Thursday, February 9, 2012

The Changing Image of New York City, 1970-Present


As regular readers know, I’m enjoying both “Person of Interest and “Blue Bloods” on CBS. While the shows are very different, both programs’ feature protagonists who fight crime in New York City.  In “Person of Interest,” Jim Caviezel plays an ex-CIA operative who operates with occasional help from allies in law enforcement, while “Blue Bloods” focuses on Tom Selleck as the leader of a family of Irish-American police officers and prosecutors.  Their dual premise is interesting because crime has fallen dramatically in the Big Apple over the last two decades, making it one of the safest cities in America.  While New York City-based shows and movies of the 1970s and 80s depicted an unsafe metropolis in economic decline, most popular portrayals in recent years have caught up to the contemporary reality of a thriving city.

As crime rose in the 1970s and middle-class New Yorkers fled to the suburbs, negative images of the city became plentiful in popular culture.  In the aftermath of the fiscal crisis of the mid-1970s, Woody Allen, the most prolific chronicler of New York, offered a harsh assessment in his most commercially successful movie, “Annie Hall” (1977).  In light of the Ford Administration’s rejection of Mayor Abe Beame’s request for a bailout in 1975, Alvy Singer (Woody Allen) tells his friend Rob (Tony Roberts) that the failure of the country to rally around New York is because, “the rest of the country looks upon New York like we're left-wing, communist, Jewish, homosexual pornographers,” adding, “I think of us that way sometimes and I live here.”  Singer later tells Rob, who has now moved to Los Angeles, “You're an actor, Max. You should be doing Shakespeare in the Park. “  Reflecting the rise in crime, Rob tells Alvy, “Oh, I did Shakespeare in the Park, Max.  I got mugged. I was playing Richard the Second and two guys with leather jackets stole my leotard.” Films like “Taxi Driver” (1976) and "Saturday Night Fever"(1977) also showed a metropolis in decline.

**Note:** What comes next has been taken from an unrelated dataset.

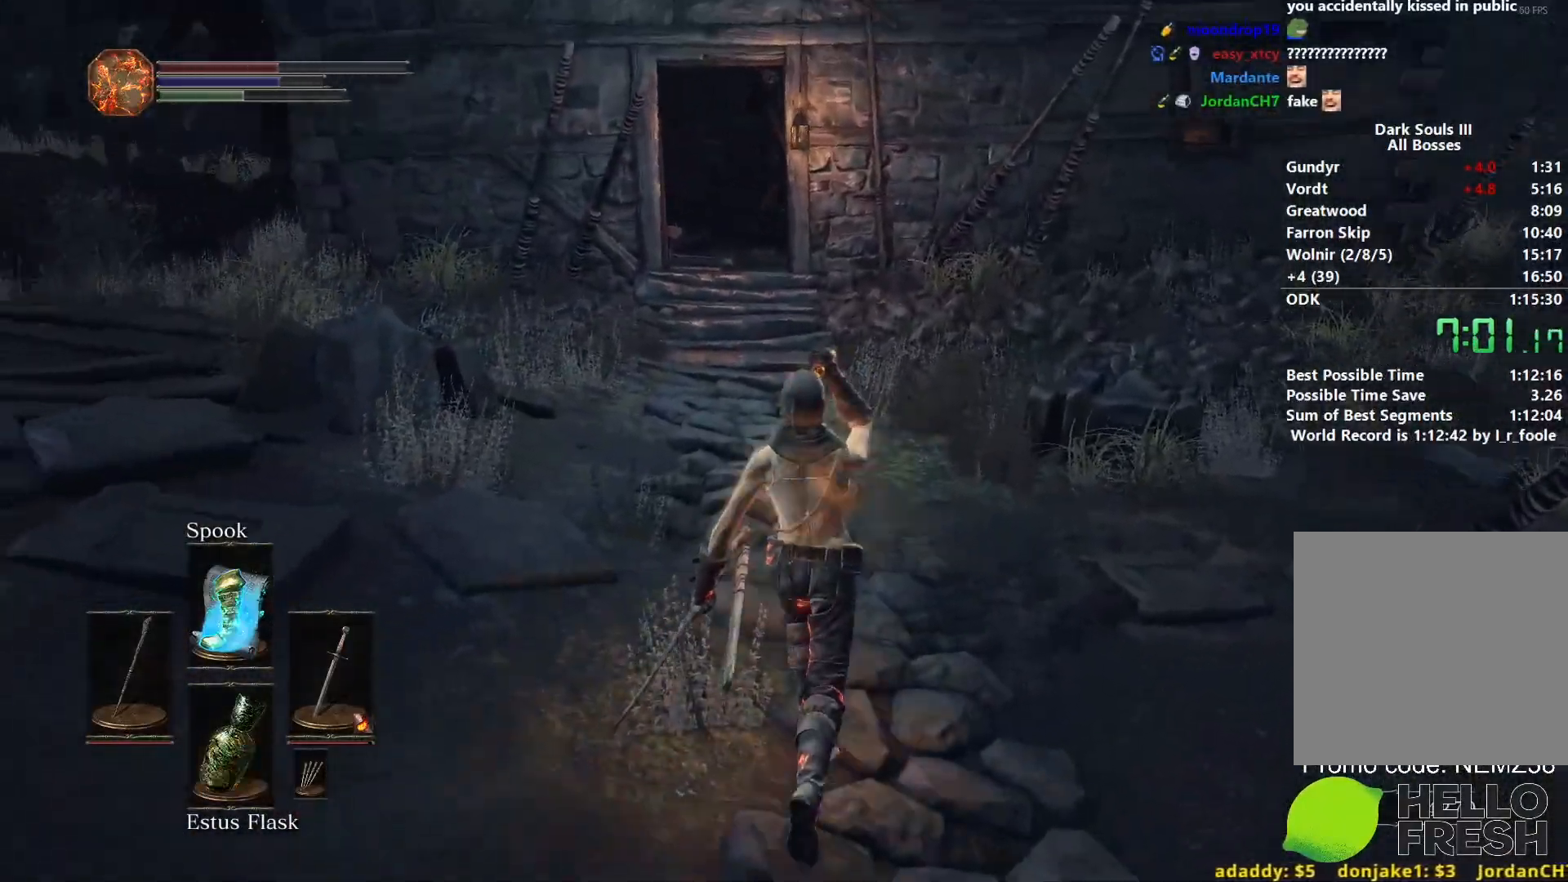
{"buttons": ["B"], "left_stick": "up", "right_stick": "center", "events": [[167, "right_stick", "up-left"], [333, "right_stick", "center"]]}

The city endured a another epidemic of bad publicity in the 1980s as racially charged crimes like the Bernard Goetz subway shooting and the infamous Central Park jogger case dominated coverage of New York.   The early “Law and Order” reflected these issues in “ripped from the headlines” fashion while Spike Lee portrayed a New York City bitterly divided along racial and ethnic lines in “Do the Right Thing” (1989).  Oliver Stone even skewered the bright spot of the era, the stock market boom, in "Wall Street" (1987).  See  http://popculturemeetshistory.blogspot.com/2012/01/oliver-stones-wall-street-25-years.html

As the crack cocaine epidemic peaked, murders reached an all-time high in 1990.  Consequently, films and television of the mid-to-late 80s depicted a city where law enforcement was ineffective.  “The Equalizer,” a now-forgotten show that is a forefather of “Person of Interest,” featured Edward Woodward as a former CIA agent who protected people the police couldn’t or wouldn’t protect. In Tim Burton’s original “Batman” (1989), Gotham is a stand-in for a NYC where only a vigilante can rescue the city from the Joker and his violent minions.

With crime falling in the 1990s, pop culture reflected this change.  “Seinfeld” and "Sex and the City” portrayed a Giuliani-era New York that almost seemed like a return to the “Fun City” of the mid-1960s.  In 1999, Spike Lee made “Summer of Sam” which directly contrasted the booming city of the tech bubble with the dysfunction of 1977, when Son of Sam terrorized the citizenry and a blackout precipitated widespread rioting. 

Positive depictions grew throughout the late 1990s and into the 21st century.  The first “Spider Man” (2002) showed the caped crusader fighting minor criminals in a city that looked in far better shape than the Gotham of the late 1980s.  Following the lead of “Seinfeld,” virtually every sitcom aimed at an affluent demographic seemed to take place in the city as “Friends,” “Will and Grace, “ and “Just Shoot Me” showed a safe New York where upscale professionals thrived (though the diversity of the region is virtually absent from these programs.) 

Starting in the early to-mid 1990s, crime in the Big Apple fell precipitously, with murders reaching their lowest levels since the 1960s.  The economy boomed, partly due to the stock and real estate bubbles of the time.  While “Blue Bloods” and “Person and Interest” depict a still-dangerous city, films and television have largely reflected the reality that it is now one of the most prosperous and safest big cities in the country.